Here is the open letter. Thank you for reading.
Dear Chris, Hamish & Jairaj:
We’re asking a very simple question that has somehow been made complicated: Why are you platforming and monetizing Nazis?
According to a piece written by Substack publisher Jonathan M. Katz and published by The Atlantic on November 28, this platform has a Nazi problem:
“Some Substack newsletters by Nazis and white nationalists have thousands or tens of thousands of subscribers, making the platform a new and valuable tool for creating mailing lists for the far right. And many accept paid subscriptions through Substack, seemingly flouting terms of service that ban attempts to ‘publish content or fund initiatives that incite violence based on protected classes’...Substack, which takes a 10 percent cut of subscription revenue, makes money when readers pay for Nazi newsletters.”
As Patrick Casey, a leader of a now-defunct neo-Nazi group who is banned on nearly every other social platform except Substack, wrote on here in 2021: “I’m able to live comfortably doing something I find enjoyable and fulfilling.
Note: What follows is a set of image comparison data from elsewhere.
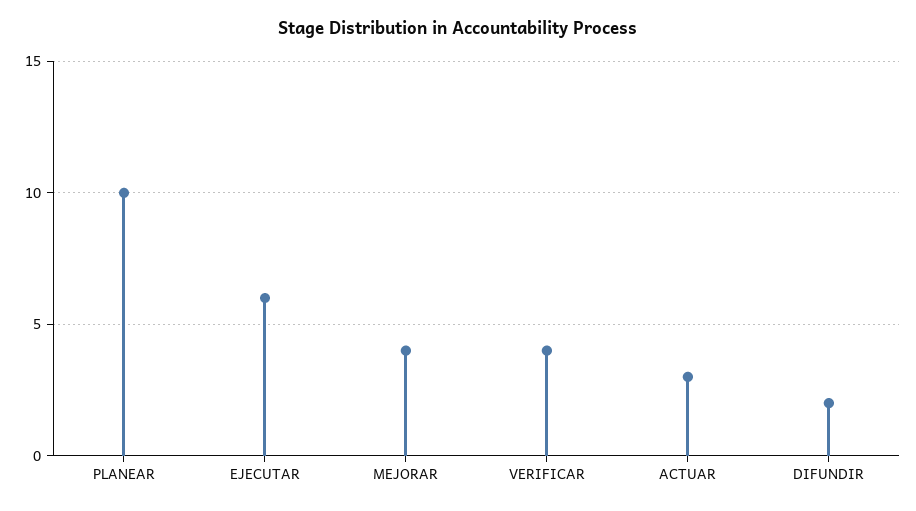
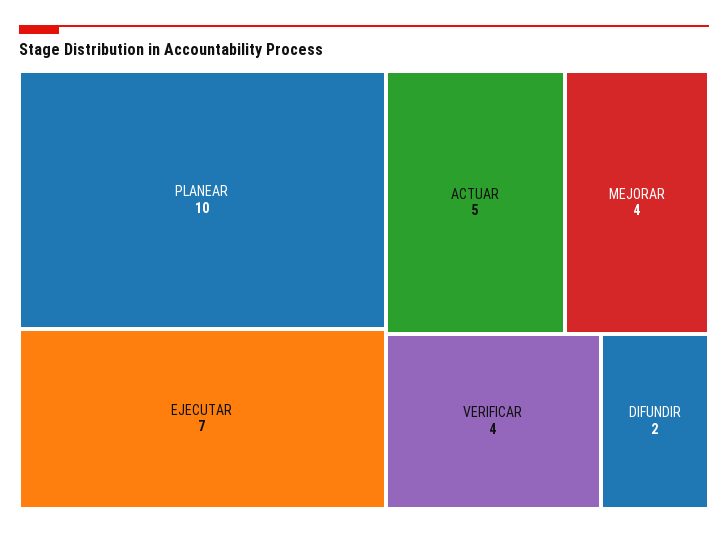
EJECUTAR: 6 -> 7
ACTUAR: 3 -> 5

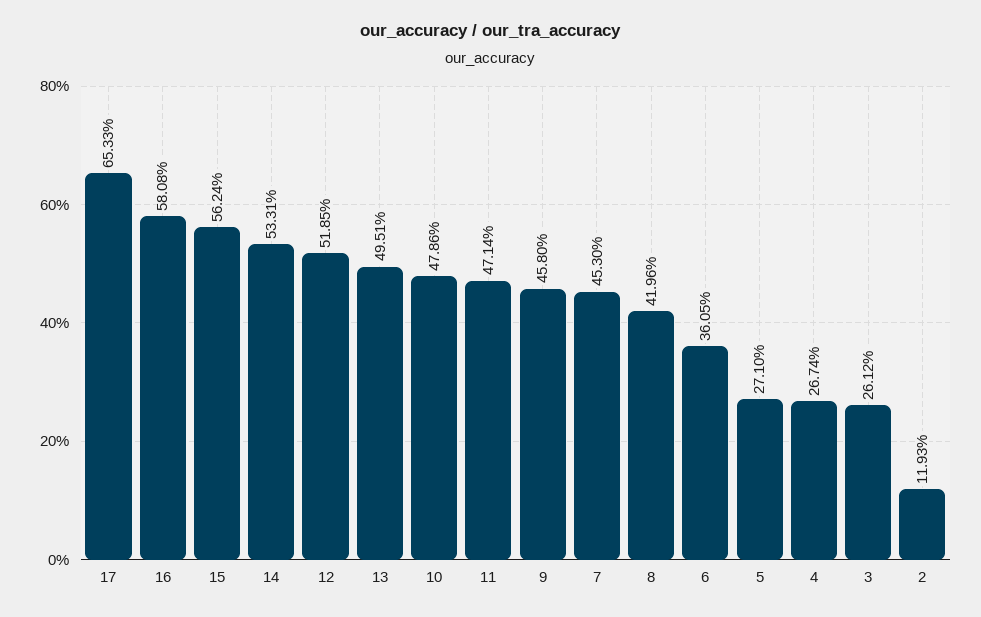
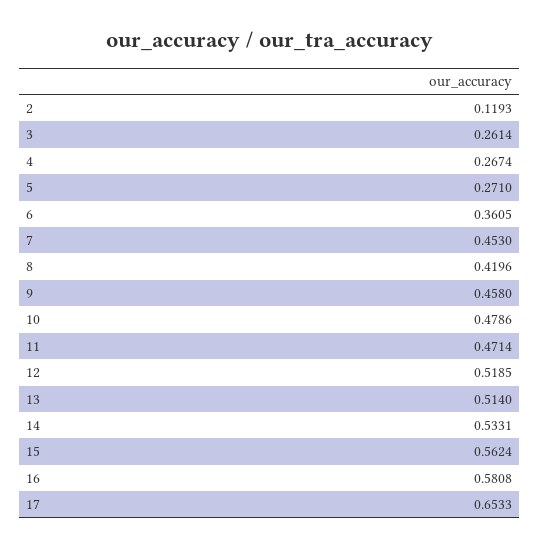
13: 0.4951 -> 0.514
3: 0.2612 -> 0.2614

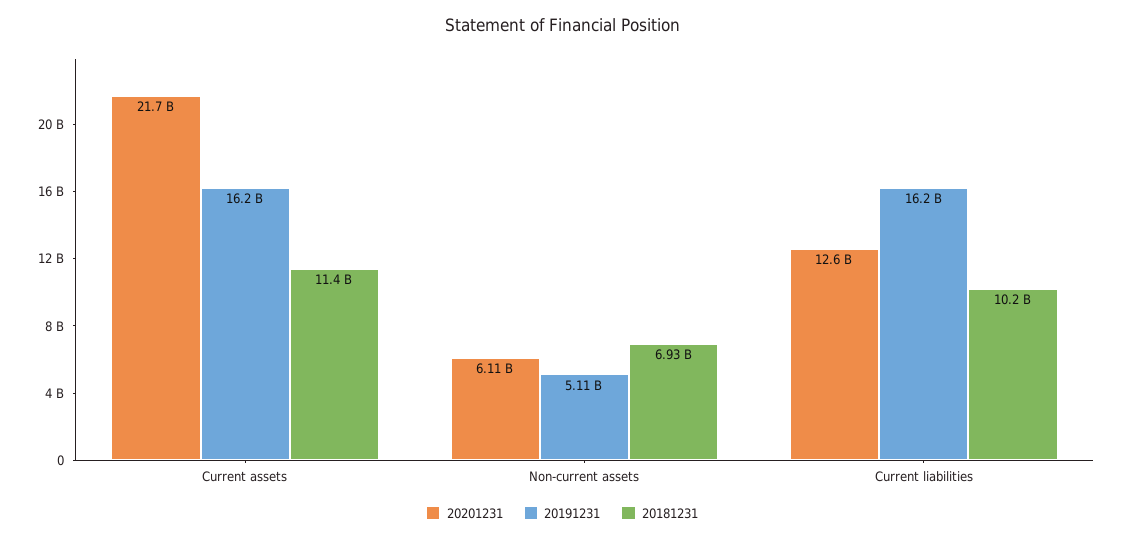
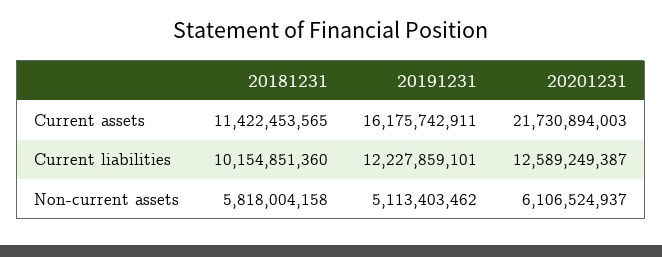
20181231, Non-current assets: 6930000000 -> 5818004158
20191231, Current liabilities: 16200000000 -> 12227859101

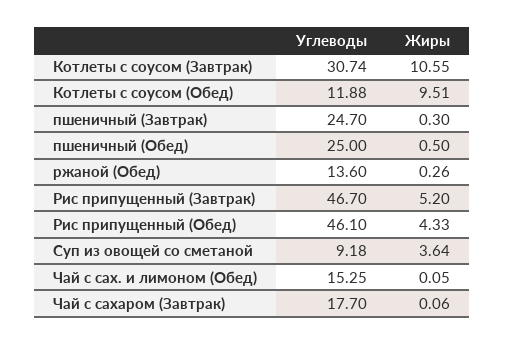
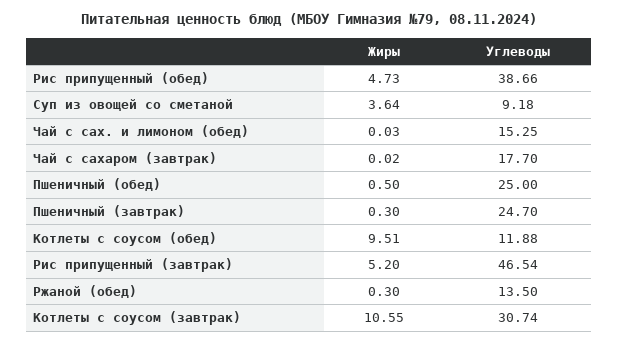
Углеводы, ржаной (Обед): 13.6 -> 13.5
Жиры, ржаной (Обед): 0.26 -> 0.3
Углеводы, Рис припущенный (Завтрак): 46.7 -> 46.54
Углеводы, Рис припущенный (Обед): 46.1 -> 38.66
Жиры, Рис припущенный (Обед): 4.33 -> 4.73
Жиры, Чай с сах. и лимоном (Обед): 0.05 -> 0.03
Жиры, Чай с сахаром (Завтрак): 0.06 -> 0.02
The cause isn’t going anywhere.” Several Nazis and white supremacists including Richard Spencer not only have paid subscriptions turned on but have received Substack “Bestseller” badges, indicating that they are making at a minimum thousands of dollars a year.
From our perspective as Substack publishers, it is unfathomable that someone with a swastika avatar, who writes about “The Jewish question,” or who promotes Great Replacement Theory, could be given the tools to succeed on your platform. And yet you’ve been unable to adequately explain your position.
In the past you have defended your decision to platform bigotry by saying you “make decisions based on principles not PR” and “will stick to our hands-off approach to content moderation.” But there’s a difference between a hands-off approach and putting your thumb on the scale. We know you moderate some content, including spam sites and newsletters written by sex workers. Why do you choose to promote and allow the monetization of sites that traffic in white nationalism?
Your unwillingness to play by your own rules on this issue has already led to the announced departures of several prominent Substackers, including Rusty Foster and Helena Fitzgerald. They follow previous exoduses of writers, including Substack Pro recipient Grace Lavery and Jude Ellison S. Doyle, who left with similar concerns.
As journalist Casey Newton told his more than 166,000 Substack subscribers after Katz’s piece came out: “The correct number of newsletters using Nazi symbols that you host and profit from on your platform is zero.”
We, your publishers, want to hear from you on the official Substack newsletter. Is platforming Nazis part of your vision of success? Let us know—from there we can each decide if this is still where we want to be.
Signed,
Substackers Against Nazis
Thanks for reading. If this letter resonates, please share this post with others. If you’re a publisher who would like to join this collective effort, we encourage you to repost the letter on your own Substack.
Thank you for bringing out this troubling issue. Yikes! I am horrified that Substack allows platforms for spread of hate. I wasn't aware, and am now saddened that what I hoped would be my new writing home shares space with Nazis. I will be signing on to the petition. Thank you for the alert. 📢
Mary Ellen
Um, where's the petition? Can mere subscribers sign it? If so, I'm in.